Luego de que los asistentes, simplemente levantando sus sombreros en señal de acuerdo, aprobaron que se lo nombrara Gobernador de Buenos Aires, LAVALLE asumió el cargo, en calidad de provisorio. La legislatura fue disuelta y los unitarios anunciaron en la prensa que los sirvientes “volverán a la cocina”.
DORREGO se dirigió hacia el sur de la provincia y le pidió a JUAN MANUEL DE ROSAS, comandante de campaña, que lo apoyase. ROSAS le aconsejó que fuese a Santa Fe y le solicitase respaldo a ESTANISLAO LÓPEZ, pero DORREGO decidió enfrentar a LAVALLE dirigiéndose a Navarro. Imprudentemente, esperó allí a LAVALLE y sus hombres, por los que fue fácilmente vencido en la batalla de Navarro.

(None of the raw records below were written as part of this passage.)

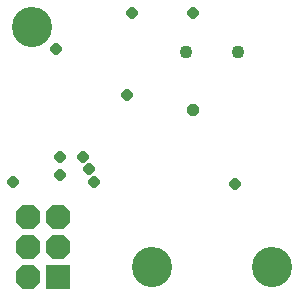
<source format=gbs>
G75*
%MOIN*%
%OFA0B0*%
%FSLAX25Y25*%
%IPPOS*%
%LPD*%
%AMOC8*
5,1,8,0,0,1.08239X$1,22.5*
%
%ADD10C,0.13398*%
%ADD11R,0.08200X0.08200*%
%ADD12OC8,0.08200*%
%ADD13C,0.04343*%
%ADD14OC8,0.03700*%
%ADD15OC8,0.04000*%
D10*
X0053400Y0013400D03*
X0093400Y0013400D03*
X0013400Y0093400D03*
D11*
X0021800Y0010200D03*
D12*
X0011800Y0010200D03*
X0011800Y0020200D03*
X0011800Y0030200D03*
X0021800Y0030200D03*
X0021800Y0020200D03*
D13*
X0064739Y0085000D03*
X0082061Y0085000D03*
D14*
X0067000Y0098200D03*
X0046600Y0098200D03*
X0021400Y0086200D03*
X0044800Y0070600D03*
X0030400Y0050200D03*
X0032200Y0046000D03*
X0034000Y0041800D03*
X0022600Y0044200D03*
X0022600Y0050200D03*
X0007000Y0041800D03*
X0080800Y0041200D03*
D15*
X0067000Y0065800D03*
M02*

</source>
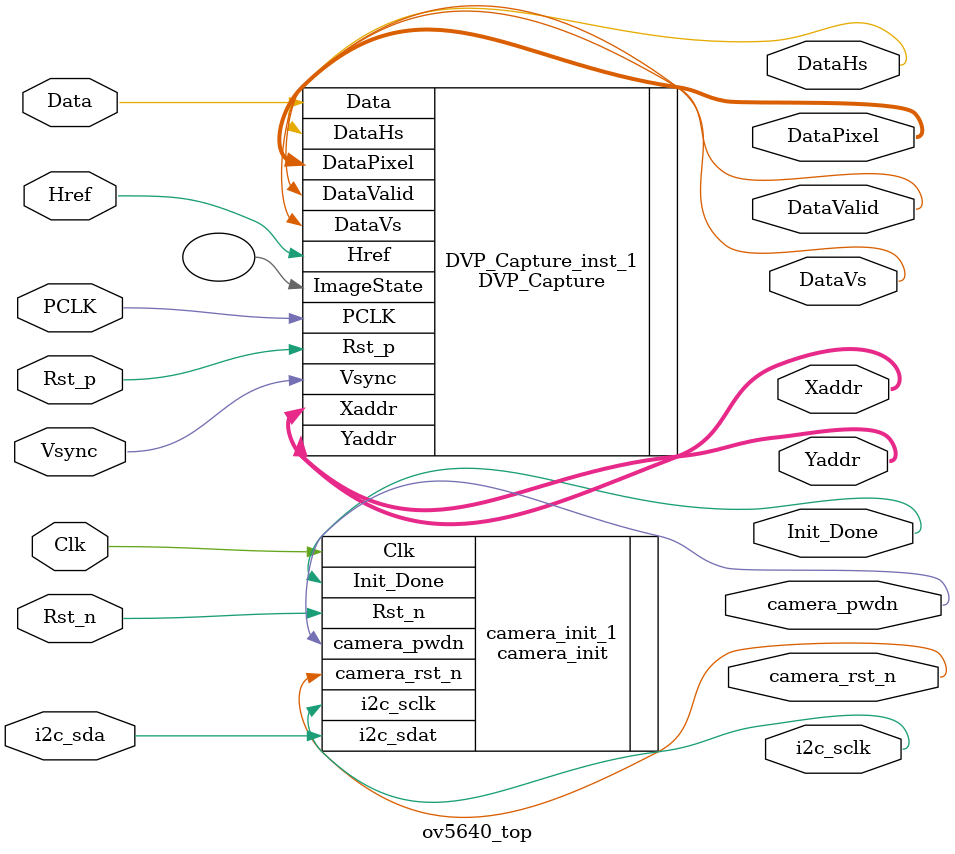
<source format=v>
`timescale 1 ps/ 1 ps


module ov5640_top #(
  parameter CAMERA_TYPE     = "ov5640", //"ov5640" or "ov7725"
  parameter IMAGE_TYPE      = 0,        //0:RGB 1:JPEG
  parameter IMAGE_WIDTH     = 1280,
  parameter IMAGE_HEIGHT    = 720,
  parameter IMAGE_FLIP_EN   = 1,
  parameter IMAGE_MIRROR_EN = 0
)
(
  input      Clk,
  input      Rst_n,
  input		 Rst_p,
  input		 PCLK,
  input		 Vsync,
  input		 Href,
  input		 Data,

  output 	 Init_Done,
  output     camera_rst_n,
  output     camera_pwdn,

  output     i2c_sclk,
  inout      i2c_sda,
  
  output DataValid,
  output [15:0] DataPixel,
  output DataHs,
  output DataVs,
  output [11:0] Xaddr,
  output [11:0] Yaddr
);

  camera_init
  #(
    .CAMERA_TYPE  ( CAMERA_TYPE    ),//"ov5640" or "ov7725"
    .IMAGE_TYPE  ( IMAGE_TYPE   ),// 0: RGB; 1: JPEG
    .IMAGE_WIDTH ( IMAGE_WIDTH  ),// Í¼Æ¬¿í¶È
    .IMAGE_HEIGHT( IMAGE_HEIGHT ),// Í¼Æ¬¸ß¶È
    .IMAGE_FLIP_EN  ( IMAGE_FLIP_EN),// 1: ²»·­×ª£¬0: ÉÏÏÂ·­×ª
    .IMAGE_MIRROR_EN( IMAGE_MIRROR_EN ) // 0: ²»¾µÏñ£¬1: ×óÓÒ¾µÏñ
  )camera_init_1
  (
    .Clk         (Clk       ),
    .Rst_n       (Rst_n          ),
    .Init_Done   (Init_Done ),
    .camera_rst_n(camera_rst_n),
    .camera_pwdn (camera_pwdn),
    .i2c_sclk    (i2c_sclk      ),
    .i2c_sdat    (i2c_sda      )
  );
  
    DVP_Capture DVP_Capture_inst_1(
    .Rst_p      (Rst_p          ),//input
    .PCLK       (PCLK      ),//input
    .Vsync      (Vsync     ),//input
    .Href       (Href      ),//input
    .Data       (Data      ),//input     [7:0]

    .ImageState (			),//output reg
    .DataValid  (DataValid ),//output
    .DataPixel  (DataPixel       ),//output    [15:0]
    .DataHs     (DataHs    ),//output
    .DataVs     (DataVs    ),//output
    .Xaddr      (Xaddr ),//output    [11:0]
    .Yaddr      (Yaddr ) //output    [11:0]
  );
endmodule
</source>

Huyó hacia el norte, buscando la protección de ÁNGEL PACHECO, pero fue alcanzado y arrestado por BERNARDINO ESCRIBANO y MARIANO ACHA, dos oficiales a los que suponía leales, y entregado a LAVALLE, quien ordenó su inmediato fusilamiento, un hecho que profundizó las guerras civiles argentinas y posibilitó el ascenso de JUAN MANUEL DE ROSAS al poder (ver Fusilamiento de Manuel Dorrego).